Rousseau fue el inventor de este ser humano sin amigo invisible que sólo puede pensar al otro complementador o como madre naturaleza inmediata o como inmediata totalidad nacional. La psicología social sigue por el camino de menospreciar al ser humano, los individuos sólo somos producto de nuestro medios, casos de leyes psicológico-sociales.

Por contraste con este aislamiento y auténtica soledad, durante los tiempos antiguos se consideraba que en toda existencia humana había un “genio”, un “aliado auténtico”. Ningún ser humano era sólo un caso, sino un misterio de soledad complementada.

El individuo sin placenta caen o en la depresión o en el aislamiento autista o se deja tragar por colectivos totalitarios. El individuo sin espíritu protector está vendido. Si no consigue estabilizarse en dos por ejemplo escribiendo, está predestinado a ser absorbido por la masa. Como individuos cuyo doble acabó en la basura repiten la traición a su compañero más íntimo. El sujeto solitario moderno es producto de la descomposición, de la disgregación amorfa entre parto y postparto, un yo sin doble.
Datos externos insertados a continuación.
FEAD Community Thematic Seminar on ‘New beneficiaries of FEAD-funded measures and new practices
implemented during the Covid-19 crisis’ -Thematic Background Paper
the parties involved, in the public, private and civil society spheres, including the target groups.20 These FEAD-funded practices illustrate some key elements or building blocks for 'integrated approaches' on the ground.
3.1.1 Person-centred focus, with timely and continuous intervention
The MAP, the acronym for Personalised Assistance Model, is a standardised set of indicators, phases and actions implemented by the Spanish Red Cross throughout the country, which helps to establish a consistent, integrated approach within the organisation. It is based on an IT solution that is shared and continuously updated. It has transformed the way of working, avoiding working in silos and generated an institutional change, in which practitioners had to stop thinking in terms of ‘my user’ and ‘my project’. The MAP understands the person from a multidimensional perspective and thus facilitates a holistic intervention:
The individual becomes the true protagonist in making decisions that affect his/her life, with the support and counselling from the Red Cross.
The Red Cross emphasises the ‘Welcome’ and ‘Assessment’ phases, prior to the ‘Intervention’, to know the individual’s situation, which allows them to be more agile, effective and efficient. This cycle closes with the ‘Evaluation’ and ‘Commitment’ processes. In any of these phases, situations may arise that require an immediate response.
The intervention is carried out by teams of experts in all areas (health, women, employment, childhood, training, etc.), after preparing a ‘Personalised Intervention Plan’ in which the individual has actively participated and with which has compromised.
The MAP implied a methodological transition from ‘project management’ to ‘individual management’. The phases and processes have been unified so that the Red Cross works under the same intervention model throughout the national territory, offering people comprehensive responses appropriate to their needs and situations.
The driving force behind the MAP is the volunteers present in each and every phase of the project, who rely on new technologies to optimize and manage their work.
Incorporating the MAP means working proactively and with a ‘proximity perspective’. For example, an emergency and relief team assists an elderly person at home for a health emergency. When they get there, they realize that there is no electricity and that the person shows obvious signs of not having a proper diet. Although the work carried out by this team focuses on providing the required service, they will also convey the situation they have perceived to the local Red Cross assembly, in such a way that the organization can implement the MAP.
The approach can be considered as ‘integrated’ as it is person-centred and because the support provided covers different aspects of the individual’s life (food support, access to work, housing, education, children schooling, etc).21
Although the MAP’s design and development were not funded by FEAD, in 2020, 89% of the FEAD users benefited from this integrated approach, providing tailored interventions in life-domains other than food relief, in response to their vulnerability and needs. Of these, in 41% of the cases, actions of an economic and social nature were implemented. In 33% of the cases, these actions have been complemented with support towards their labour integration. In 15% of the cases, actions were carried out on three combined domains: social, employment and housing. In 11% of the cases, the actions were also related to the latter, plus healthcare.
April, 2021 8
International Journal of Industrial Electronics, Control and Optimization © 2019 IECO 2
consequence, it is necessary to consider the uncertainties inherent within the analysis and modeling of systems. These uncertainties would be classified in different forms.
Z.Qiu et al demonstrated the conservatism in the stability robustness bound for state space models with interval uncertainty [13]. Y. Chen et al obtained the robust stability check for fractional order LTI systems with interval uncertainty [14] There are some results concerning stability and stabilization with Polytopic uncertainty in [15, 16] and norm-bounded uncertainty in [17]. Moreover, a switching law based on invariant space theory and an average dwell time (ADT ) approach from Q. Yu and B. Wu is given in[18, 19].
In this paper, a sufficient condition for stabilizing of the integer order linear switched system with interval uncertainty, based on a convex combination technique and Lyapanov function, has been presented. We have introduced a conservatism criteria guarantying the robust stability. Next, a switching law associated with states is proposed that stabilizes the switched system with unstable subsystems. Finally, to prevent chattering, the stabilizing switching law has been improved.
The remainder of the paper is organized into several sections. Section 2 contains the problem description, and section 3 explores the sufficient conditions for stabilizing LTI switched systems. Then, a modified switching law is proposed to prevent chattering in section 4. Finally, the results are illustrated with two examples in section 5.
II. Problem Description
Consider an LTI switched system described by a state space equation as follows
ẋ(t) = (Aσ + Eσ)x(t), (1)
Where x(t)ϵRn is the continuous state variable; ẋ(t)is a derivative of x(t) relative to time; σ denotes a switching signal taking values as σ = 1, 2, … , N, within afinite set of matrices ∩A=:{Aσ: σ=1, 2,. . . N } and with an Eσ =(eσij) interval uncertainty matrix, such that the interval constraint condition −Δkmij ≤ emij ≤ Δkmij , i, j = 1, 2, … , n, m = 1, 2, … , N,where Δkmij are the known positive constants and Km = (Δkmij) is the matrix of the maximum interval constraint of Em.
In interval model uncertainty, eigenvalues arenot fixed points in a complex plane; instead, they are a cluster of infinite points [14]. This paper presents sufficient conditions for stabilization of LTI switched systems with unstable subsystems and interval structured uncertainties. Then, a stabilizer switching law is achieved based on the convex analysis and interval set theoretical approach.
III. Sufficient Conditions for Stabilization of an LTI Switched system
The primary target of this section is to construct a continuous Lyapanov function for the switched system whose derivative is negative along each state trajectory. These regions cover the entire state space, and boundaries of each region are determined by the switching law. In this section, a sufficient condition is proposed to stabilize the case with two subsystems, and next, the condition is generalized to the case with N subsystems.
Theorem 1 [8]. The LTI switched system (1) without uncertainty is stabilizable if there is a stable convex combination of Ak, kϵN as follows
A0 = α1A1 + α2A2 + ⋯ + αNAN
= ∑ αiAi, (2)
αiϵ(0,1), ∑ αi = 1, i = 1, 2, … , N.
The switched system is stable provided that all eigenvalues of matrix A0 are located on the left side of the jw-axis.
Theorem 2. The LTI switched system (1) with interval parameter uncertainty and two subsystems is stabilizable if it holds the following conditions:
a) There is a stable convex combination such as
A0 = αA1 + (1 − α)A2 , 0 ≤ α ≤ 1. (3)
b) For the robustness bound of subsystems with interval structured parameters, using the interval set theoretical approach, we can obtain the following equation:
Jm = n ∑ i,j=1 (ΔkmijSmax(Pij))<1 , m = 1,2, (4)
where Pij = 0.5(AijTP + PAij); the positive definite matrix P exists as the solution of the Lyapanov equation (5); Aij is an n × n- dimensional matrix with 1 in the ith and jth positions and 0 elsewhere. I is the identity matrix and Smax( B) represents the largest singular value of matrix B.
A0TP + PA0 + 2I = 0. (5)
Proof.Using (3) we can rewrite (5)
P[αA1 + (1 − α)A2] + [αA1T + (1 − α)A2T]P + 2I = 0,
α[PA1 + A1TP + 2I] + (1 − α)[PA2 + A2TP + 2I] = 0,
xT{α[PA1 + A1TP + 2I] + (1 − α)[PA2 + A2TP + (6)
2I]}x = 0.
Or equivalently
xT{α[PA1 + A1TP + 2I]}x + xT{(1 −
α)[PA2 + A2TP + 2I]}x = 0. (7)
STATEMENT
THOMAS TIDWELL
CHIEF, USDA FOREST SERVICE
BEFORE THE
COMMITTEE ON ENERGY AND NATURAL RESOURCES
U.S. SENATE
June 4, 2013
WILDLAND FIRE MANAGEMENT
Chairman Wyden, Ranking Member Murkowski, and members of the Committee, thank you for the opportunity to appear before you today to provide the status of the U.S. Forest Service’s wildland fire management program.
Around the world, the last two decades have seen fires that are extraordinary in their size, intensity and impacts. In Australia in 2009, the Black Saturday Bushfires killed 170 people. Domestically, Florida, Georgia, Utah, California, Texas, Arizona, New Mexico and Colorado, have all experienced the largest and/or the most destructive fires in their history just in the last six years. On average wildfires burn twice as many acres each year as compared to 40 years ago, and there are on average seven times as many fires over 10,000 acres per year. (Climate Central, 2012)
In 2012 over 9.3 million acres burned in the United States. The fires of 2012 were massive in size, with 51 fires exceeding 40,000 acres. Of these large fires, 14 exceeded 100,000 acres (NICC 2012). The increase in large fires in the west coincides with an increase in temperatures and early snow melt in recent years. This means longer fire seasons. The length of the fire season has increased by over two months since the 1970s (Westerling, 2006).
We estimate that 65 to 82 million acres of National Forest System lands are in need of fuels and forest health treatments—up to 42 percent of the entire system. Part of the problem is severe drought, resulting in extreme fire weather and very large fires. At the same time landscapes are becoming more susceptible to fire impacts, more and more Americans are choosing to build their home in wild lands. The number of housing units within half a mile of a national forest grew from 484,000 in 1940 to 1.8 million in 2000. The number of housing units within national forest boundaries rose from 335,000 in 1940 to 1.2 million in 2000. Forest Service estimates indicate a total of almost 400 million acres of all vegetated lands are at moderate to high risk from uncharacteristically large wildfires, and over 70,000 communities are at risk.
El individualismo moderno es un nihilismo placentario, feto y placenta surgieron juntos como Orfeo y Eurídice y aunque Eurídice haya de desaparecer por fuerza, los modos de su desaparición no son indiferentes. Quien corta el cordón umbilical, causante de la separación, han de dirigirse al niño explicándoselo. La comadrona es “oficiante de la cultura”, que transmite el corte como dádiva simbólica originaria, es la iniciación en el mundo simbólico como tal.
 
El ombligo ha perdido su concepto, su melodía, su pregunta. No entendemos que es la huella de Eurídice, de él procede todo lo entonado y dicho con buena determinación. En los tiempos modernos ni sqiuera los poetas saben que el lenguaje pleno es música de separación: sólo Rilke dijo en sus sonetos a Orfeo:

“Sé siempre muerto en Eurídice, sube cantando
Regresa festejando, arriba a la envoltura pura.”

El réquiem por el órgano perdido comienza con una reclamación de claridad. Pensar el “con” significa descifrar el jeroglífico del ombligo. Una renovación filosófica de la psicología habría de empezar por una hermenéutica del ombligo. Lo mismo que Leibniz inventó la Teodicea o justificación del Dios frente al mal, se necesita una omphalodicea, justificación del lenguaje que quiere llegar imperturbable al otro frente al cordón umbilical partido.